Copy every line of the records below verbatim, keeping the original order.

[Text data extracted from pages]
= = = = = = =
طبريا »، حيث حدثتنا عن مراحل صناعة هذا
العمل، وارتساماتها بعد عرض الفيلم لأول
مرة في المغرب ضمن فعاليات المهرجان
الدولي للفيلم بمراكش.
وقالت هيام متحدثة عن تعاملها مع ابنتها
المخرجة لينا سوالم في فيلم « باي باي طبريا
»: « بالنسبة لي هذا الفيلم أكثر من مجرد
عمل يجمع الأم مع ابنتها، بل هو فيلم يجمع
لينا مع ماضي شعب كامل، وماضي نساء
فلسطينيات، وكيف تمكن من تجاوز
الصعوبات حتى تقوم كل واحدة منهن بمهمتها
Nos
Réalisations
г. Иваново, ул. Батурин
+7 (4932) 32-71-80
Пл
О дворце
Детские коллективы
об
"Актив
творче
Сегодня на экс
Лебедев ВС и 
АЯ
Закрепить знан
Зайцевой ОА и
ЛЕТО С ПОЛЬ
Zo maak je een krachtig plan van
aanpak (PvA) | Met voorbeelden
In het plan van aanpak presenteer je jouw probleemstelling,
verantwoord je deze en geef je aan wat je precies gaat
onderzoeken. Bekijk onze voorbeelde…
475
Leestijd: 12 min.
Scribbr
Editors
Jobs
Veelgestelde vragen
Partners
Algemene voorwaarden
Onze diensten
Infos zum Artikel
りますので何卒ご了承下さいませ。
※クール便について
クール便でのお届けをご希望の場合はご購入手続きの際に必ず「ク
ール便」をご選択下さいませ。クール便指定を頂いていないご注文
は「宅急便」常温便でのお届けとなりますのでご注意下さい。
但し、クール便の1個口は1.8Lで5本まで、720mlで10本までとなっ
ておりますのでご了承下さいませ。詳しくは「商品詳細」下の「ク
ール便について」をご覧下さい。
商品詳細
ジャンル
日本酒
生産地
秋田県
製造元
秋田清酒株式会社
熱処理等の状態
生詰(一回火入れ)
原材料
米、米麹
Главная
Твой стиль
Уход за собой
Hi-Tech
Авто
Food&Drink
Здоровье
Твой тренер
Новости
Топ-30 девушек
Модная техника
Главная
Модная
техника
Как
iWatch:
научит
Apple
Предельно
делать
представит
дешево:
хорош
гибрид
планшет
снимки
= = = = = = =
*ANSWER AREA*:
طبريا »، حيث حدثتنا عن مراحل صناعة هذا
العمل، وارتساماتها بعد عرض الفيلم لأول
مرة في المغرب ضمن فعاليات المهرجان
الدولي للفيلم بمراكش.
وقالت هيام متحدثة عن تعاملها مع ابنتها
المخرجة لينا سوالم في فيلم « باي باي طبريا
»: « بالنسبة لي هذا الفيلم أكثر من مجرد
عمل يجمع الأم مع ابنتها، بل هو فيلم يجمع
لينا مع ماضي شعب كامل، وماضي نساء
فلسطينيات، وكيف تمكن من تجاوز
الصعوبات حتى تقوم كل واحدة منهن بمهمتها
Nos
Réalisations
г. Иваново, ул. Батурин
+7 (4932) 32-71-80
Пл
О дворце
Детские коллективы
об
"Актив
творче
Сегодня на экс
Лебедев ВС и 
АЯ
Закрепить знан
Зайцевой ОА и
ЛЕТО С ПОЛЬ
Zo maak je een krachtig plan van
aanpak (PvA) | Met voorbeelden
In het plan van aanpak presenteer je jouw probleemstelling,
verantwoord je deze en geef je aan wat je precies gaat
onderzoeken. Bekijk onze voorbeelde…
475
Leestijd: 12 min.
Scribbr
Editors
Jobs
Veelgestelde vragen
Partners
Algemene voorwaarden
Onze diensten
Infos zum Artikel
りますので何卒ご了承下さいませ。
※クール便について
クール便でのお届けをご希望の場合はご購入手続きの際に必ず「ク
ール便」をご選択下さいませ。クール便指定を頂いていないご注文
は「宅急便」常温便でのお届けとなりますのでご注意下さい。
但し、クール便の1個口は1.8Lで5本まで、720mlで10本までとなっ
ておりますのでご了承下さいませ。詳しくは「商品詳細」下の「ク
ール便について」をご覧下さい。
商品詳細
ジャンル
日本酒
生産地
秋田県
製造元
秋田清酒株式会社
熱処理等の状態
生詰(一回火入れ)
原材料
米、米麹
Главная
Твой стиль
Уход за собой
Hi-Tech
Авто
Food&Drink
Здоровье
Твой тренер
Новости
Топ-30 девушек
Модная техника
Главная
Модная
техника
Как
iWatch:
научит
Apple
Предельно
делать
представит
дешево:
хорош
гибрид
планшет
снимки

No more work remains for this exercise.